By Steve Blanchard - December 17, 2019
In the early morning hours of Nov. 1, Dr. Kendra Sweet, saw the world from a perspective few of us will ever experience – standing on the summit of the largest free-standing mountain in the world, Mount Kilimanjaro.
“It was beautiful,” the Moffitt Cancer Center hematologist said. “It was inspiring knowing that I was standing on top of [Mount Kilimanjaro]. But it was also zero degrees and we were fighting 60 mile-per-hour winds. So we only stayed up there for a short time. But, I did it!”
The climb was all part of the International Chronic Myeloid Leukemia (CML) Foundation’s Climb for a Cure event, which raises money for international programs to treat and cure CML around the globe.
The disease, a slow-growing form of leukemia, is manageable in the United States and other advanced countries but still deadly in some remote parts of the world. Funds raised by the foundation help provide medicine and equipment where it is needed the most.
Sweet and her fellow adventurers – 28 in all, including two CML patients – raised $280,000 for the organization by participating in the climb. There were no injuries but one climber battled altitude sickness and couldn’t make the final, early morning climb to the summit.
Sweet said she had her own moments when she doubted if she could complete the climb. Low oxygen levels gave her shortness of breath. (In videos she made documenting her journey, she laughs at her very obvious labored breathing.) And the harsh weather conditions made her consider turning around at one point.
“One of our guides helped convince me to keep climbing by saying, ‘You are strong like Simba,’” Sweet recalls. “That helped, but what really pushed me was knowing that I couldn’t go home and tell my kids that I voluntarily turned around and missed this once-in-a-lifetime opportunity.
“Besides, I had patients and colleagues counting on me. I knew I couldn’t disappoint them!”
No Contact with Home
Remarkably, Sweet made the ascent only eight months after giving birth to her second child.
“The moment this trip was announced, I knew I had to be a part of it,” she said. “But I was pregnant at the time and had to convince my husband I could do this.
“Planning forced me to get back in shape after I had my son and stay motivated to do something only a handful of people have done, all while raising money for clinics around the globe that really need the help.”
Sweet trained for the trek by hiking in the American Southwest, but the ascent to the 19,341-foot summit of Mount Kilimanjaro in Tanzania, Africa, was steeper than she anticipated.
“There were no switchbacks,” she said. “It was just a six-day straight climb up the Rongai Route, which is on the north side of the mountain near Kenya.”
But the emotional toll of being separated from her family was just as real. The two-week trip took Sweet away from her husband, their infant son and 5-year-old daughter. There was no direct way for her to update her family or colleagues on her progress.
“There was no telephone or FaceTime with the kids,” she said. “Before I left I told my daughter that I was going to climb the mountain pictured in the opening scene of Disney’s The Lion King. She asked if I was going to the ‘Circle of Life.’
“We put a calendar on the fridge that had tents and mountains on it to help her count down the days until I came back. It helped her cope with the time.”
Her fellow Moffitt clinicians came up with their own means of coping. They hung a “Where In The World Is Kendra?” poster on the wall of the clinic and documented her expected daily progress.
“It really meant a lot and people really cared about what I was doing,” she said. “Before I left I heard, ‘Please don’t fall off any cliffs!’ It sounds funny, but holy cow, there were a lot of cliffs! When I made it back I got a lot of, ‘Oh, you’re alive!’ comments.”
A Newfound Confidence
Sweet said the climb helped her discover a confidence unlike anything she’s experienced.

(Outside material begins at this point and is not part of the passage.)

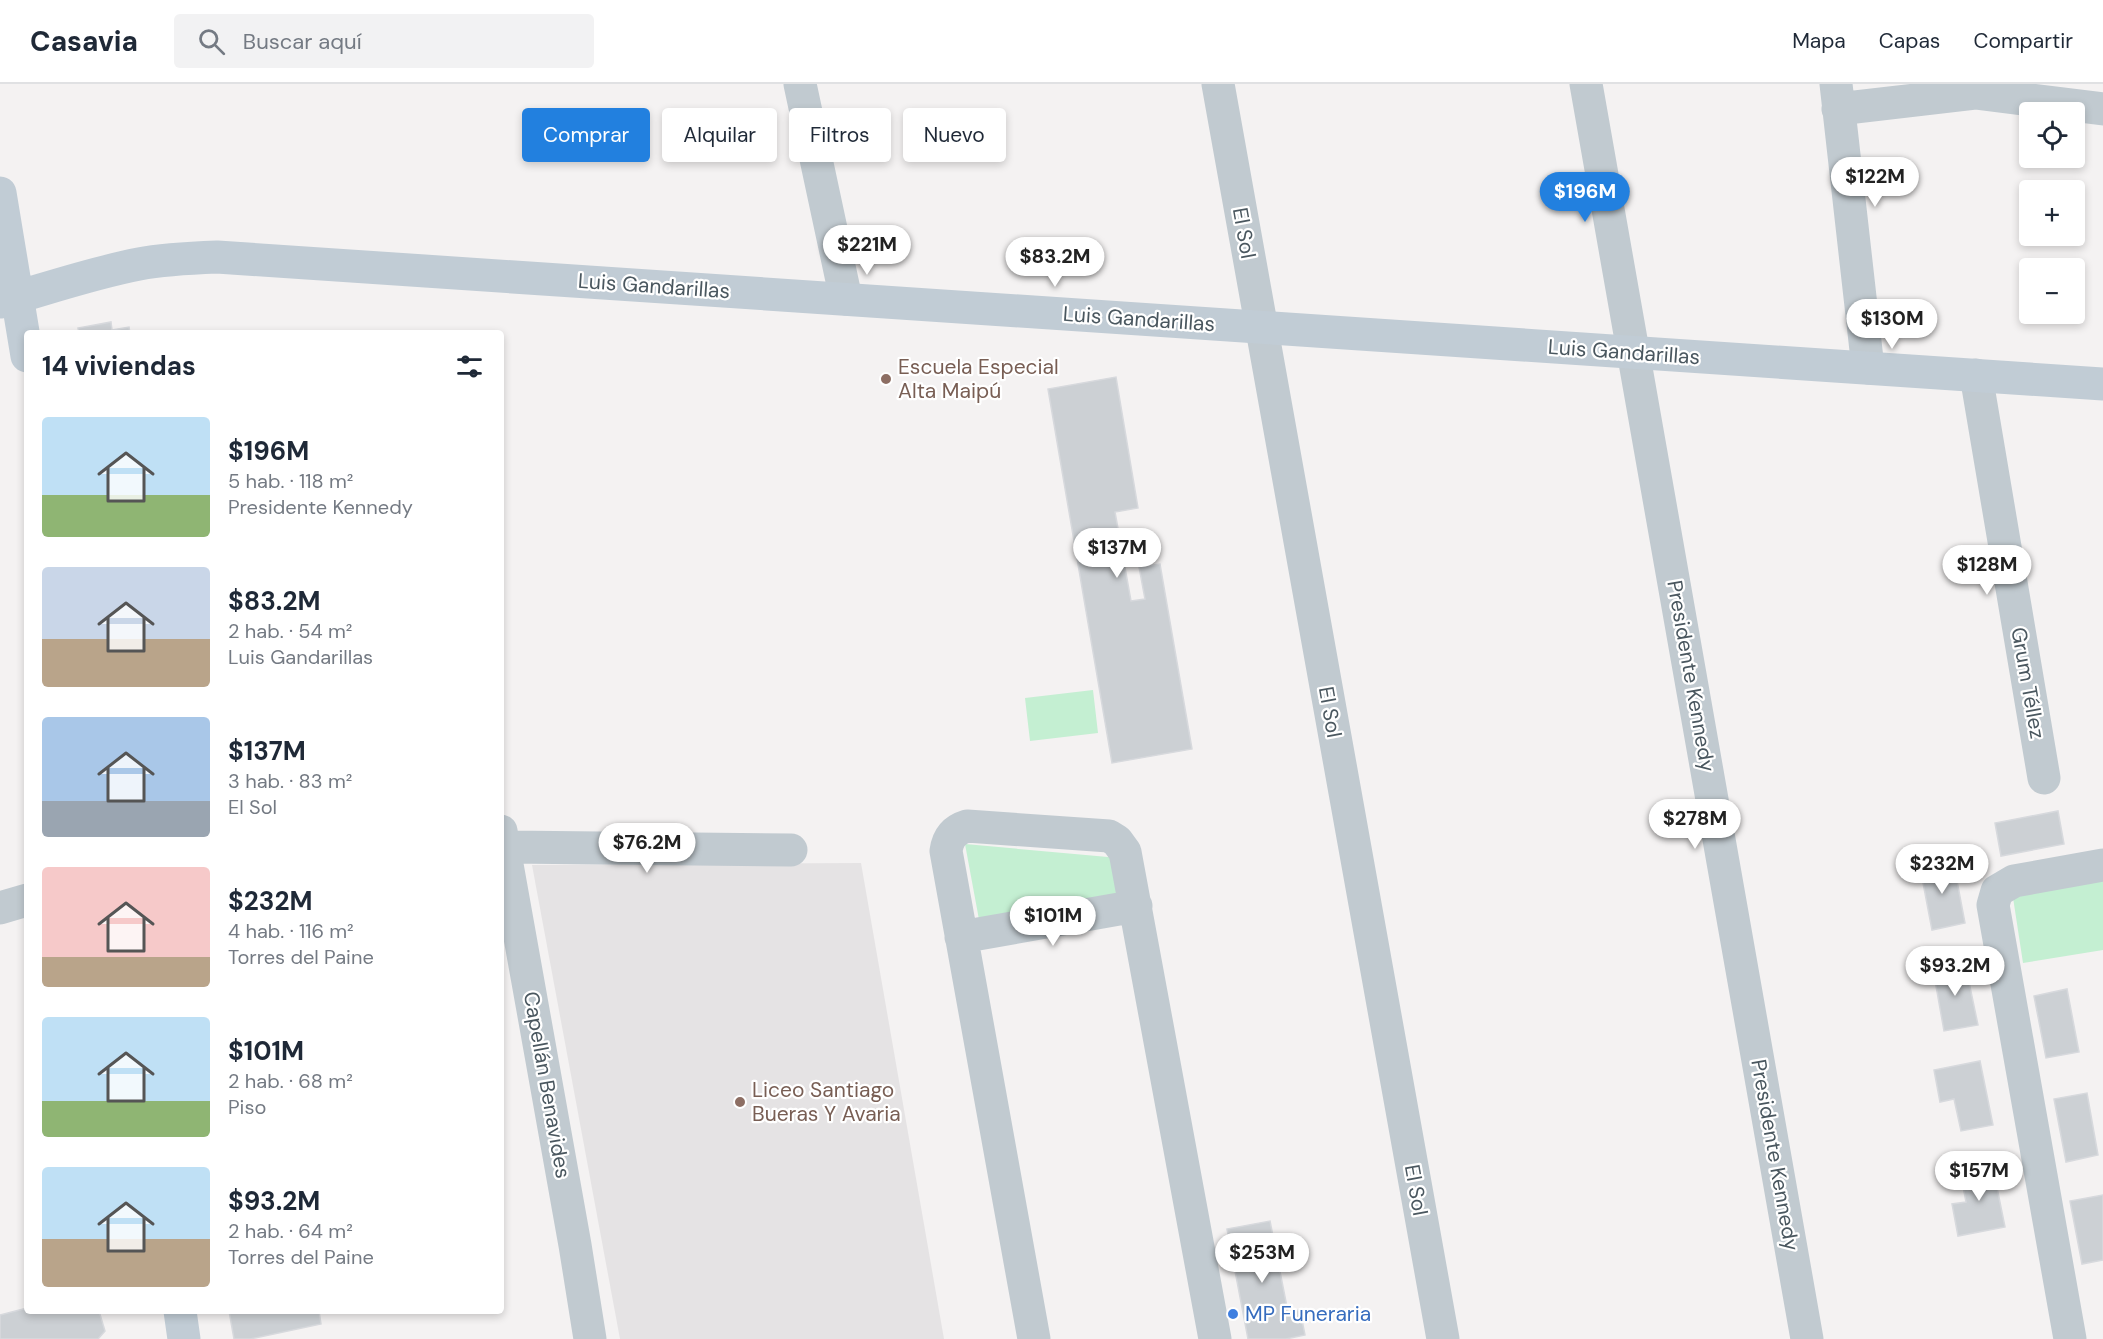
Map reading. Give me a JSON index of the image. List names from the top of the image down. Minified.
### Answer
{"streets":{"street":["El Sol","Luis Gandarillas","Presidente Kennedy","Grum Téllez","Capellán Benavides"]},"crossings":[["El Sol","Luis Gandarillas"],["Luis Gandarillas","Presidente Kennedy"],["Luis Gandarillas","Grum Téllez"]],"places":["Escuela Especial Alta Maipú","Liceo Santiago Bueras Y Avaria","MP Funeraria"],"page":{"header":"Casavia","search":"Buscar aquí","nav":["Mapa","Capas","Compartir"],"map_buttons":["+","−"],"chip":["Comprar","Alquilar","Filtros","Nuevo"],"price":["$122M","$196M","$221M","$83.2M","$130M","$137M","$128M","$278M","$76.2M","$232M","$101M","$93.2M","$157M","$253M"],"heading":"14 viviendas","list":[{"name":"$196M","note":"5 hab. · 118 m² · Presidente Kennedy"},{"name":"$83.2M","note":"2 hab. · 54 m² · Luis Gandarillas"},{"name":"$137M","note":"3 hab. · 83 m² · El Sol"},{"name":"$232M","note":"4 hab. · 116 m² · Torres del Paine"},{"name":"$101M","note":"2 hab. · 68 m² · Piso"},{"name":"$93.2M","note":"2 hab. · 64 m² · Torres del Paine"}]}}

“At the risk of sounding crazy, what that experience really taught me is that I can do anything I want and anything that is important enough to me,” Sweet said. “In the end, whatever pain comes from the experience is completely worth it when the goal was so important.”

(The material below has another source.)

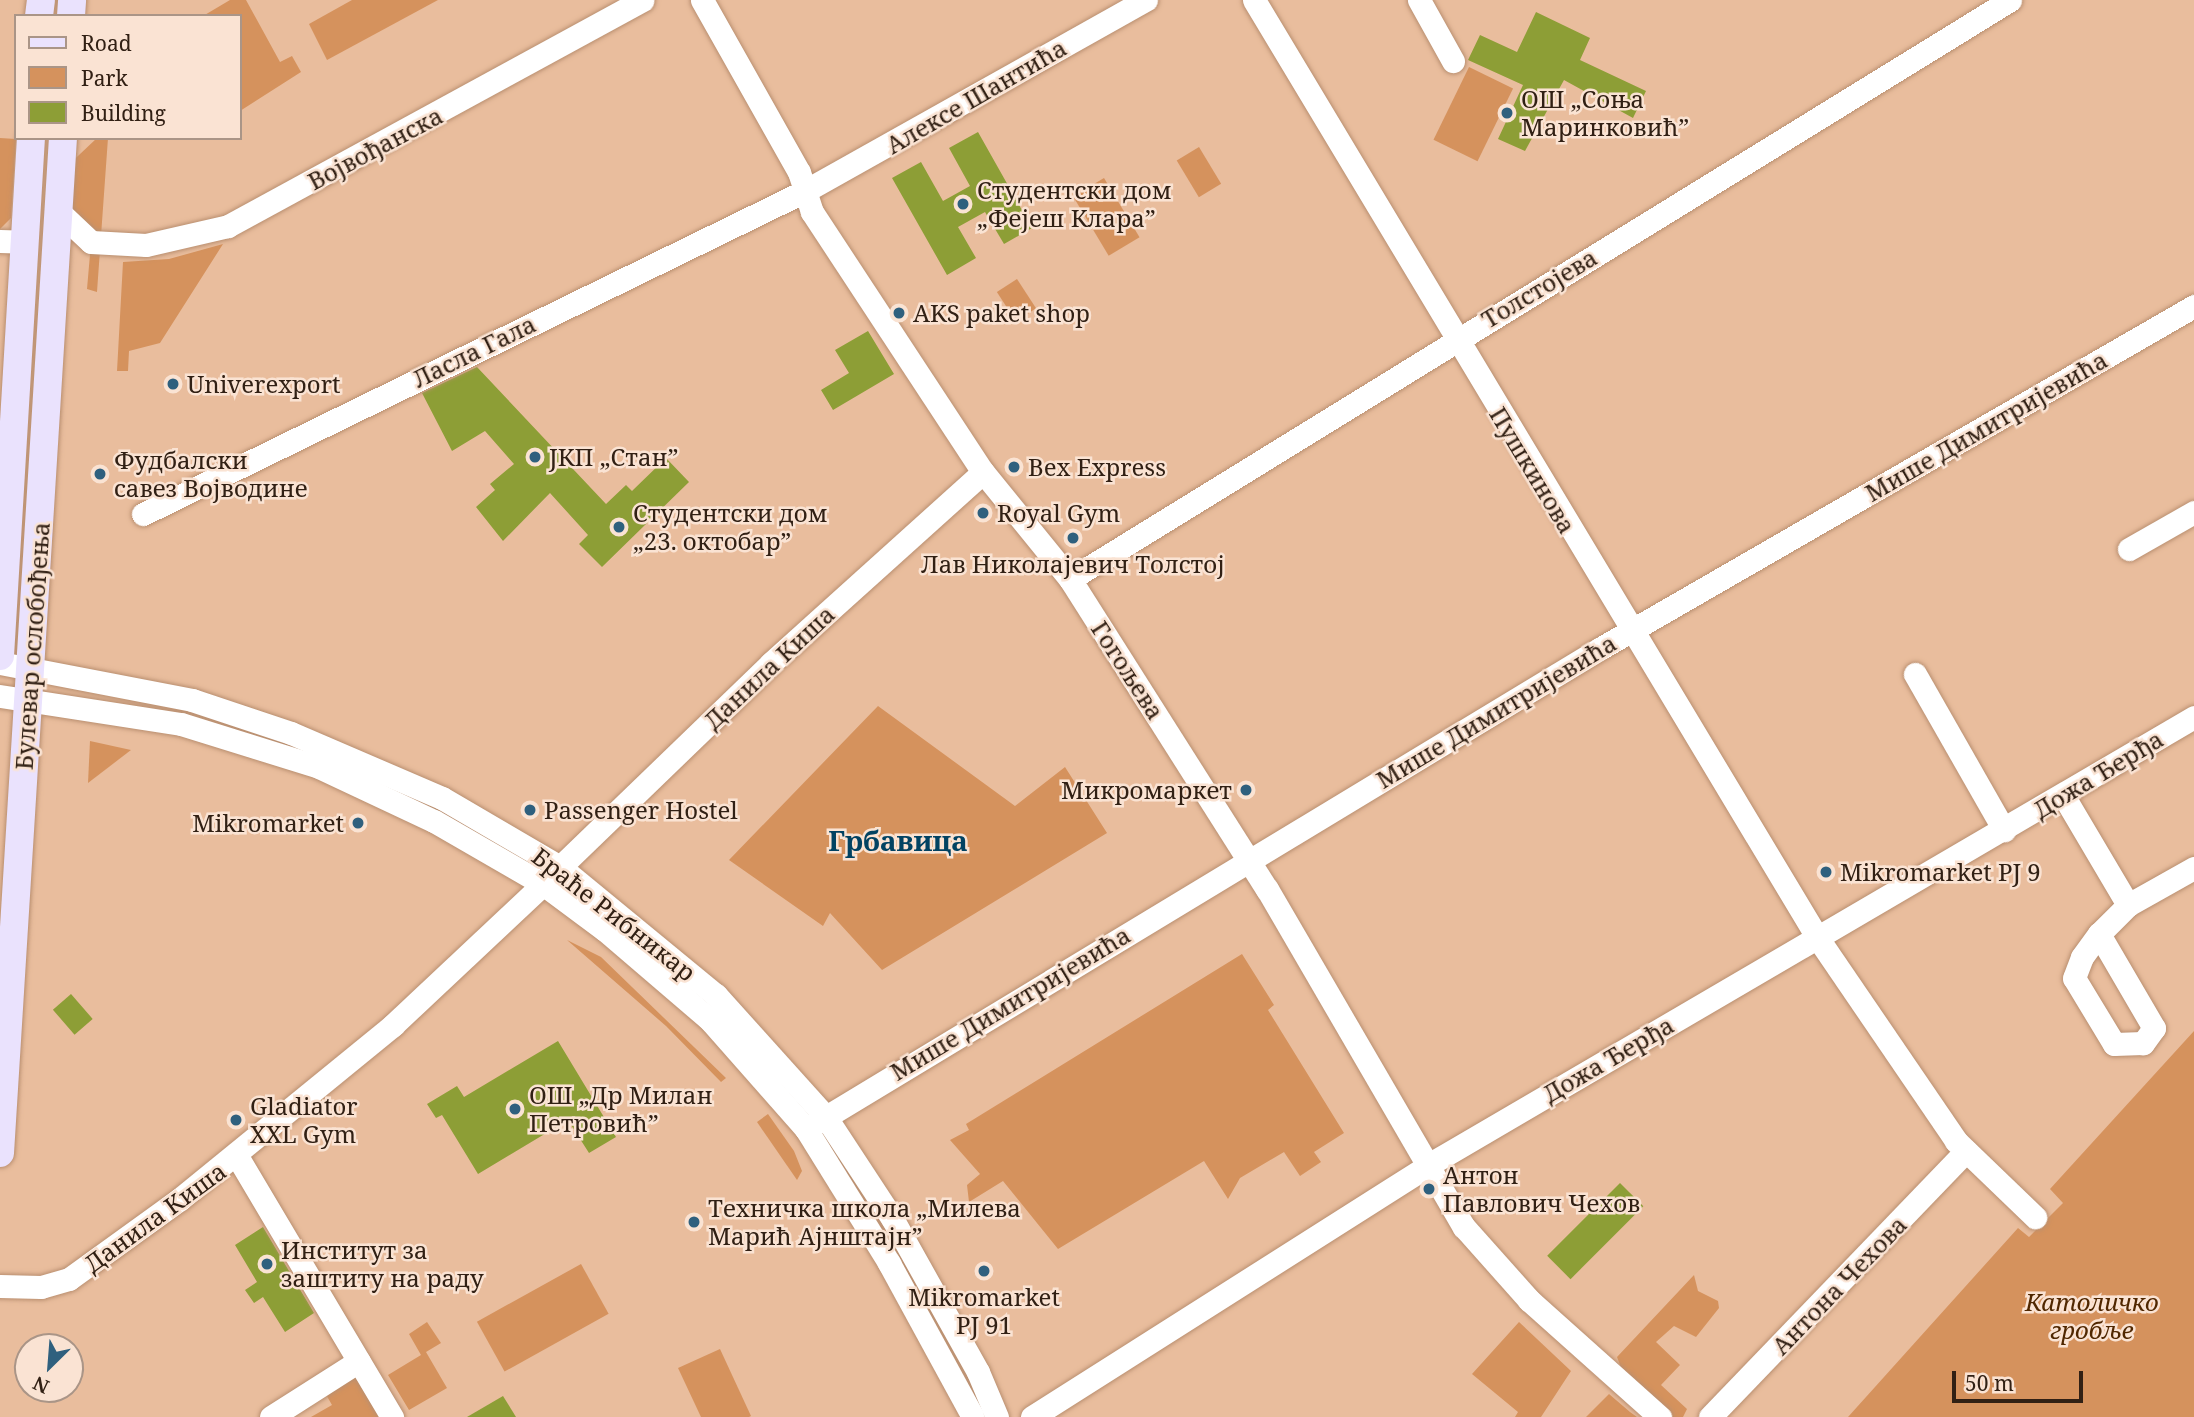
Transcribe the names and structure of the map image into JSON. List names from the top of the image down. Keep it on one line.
{"streets":{"main road":["Булевар ослобођења"],"street":["Алексе Шантића","Војвођанска","Толстојева","Ласла Гала","Мише Димитријевића","Пушкинова","Данила Киша","Гогољева","Дожа Ђерђа","Браће Рибникар","Антона Чехова"]},"crossings":[["Алексе Шантића","Ласла Гала"],["Алексе Шантића","Гогољева"],["Толстојева","Пушкинова"],["Толстојева","Гогољева"],["Ласла Гала","Гогољева"],["Мише Димитријевића","Пушкинова"],["Мише Димитријевића","Гогољева"],["Мише Димитријевића","Браће Рибникар"],["Пушкинова","Дожа Ђерђа"],["Булевар ослобођења","Браће Рибникар"],["Данила Киша","Гогољева"],["Данила Киша","Браће Рибникар"],["Гогољева","Дожа Ђерђа"]],"districts":["Грбавица"],"parks":["Католичко гробље"],"places":["ОШ „Соња Маринковић”","Студентски дом „Фејеш Клара”","AKS paket shop","Univerexport","ЈКП „Стан”","Bex Express","Фудбалски савез Војводине","Royal Gym","Студентски дом „23. октобар”","Лав Николајевич Толстој","Микромаркет","Passenger Hostel","Mikromarket","Mikromarket PJ 9","ОШ „Др Милан Петровић”","Gladiator XXL Gym","Антон Павлович Чехов","Техничка школа „Милева Марић Ајнштајн”","Институт за заштиту на раду","Mikromarket PJ 91"],"legend":["Road","Park","Building"],"scale_bar":"50 m","north":"bottom left"}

She compared the climb to the journey her cancer patients take. Both journeys, she said, appear daunting at the beginning, with plenty of bumps along the way that can make you feel like you can’t survive much more.
“A diagnosis of CML is disruptive and uncomfortable,” Sweet said. “But I tell my patients that they will eventually feel OK and get to return to their lives. I tell them that I’ll help you get there but you have to tell me if there is a problem.”
Sweet said it can take a CML patient about six months to feel healthy after the initial diagnosis, citing her two fellow climbers who have CML .
“You can return to a healthy life and they are proof of that,” Sweet said. “CML is treatable if you have access to the proper health care. And providing that is what this climb was all about.”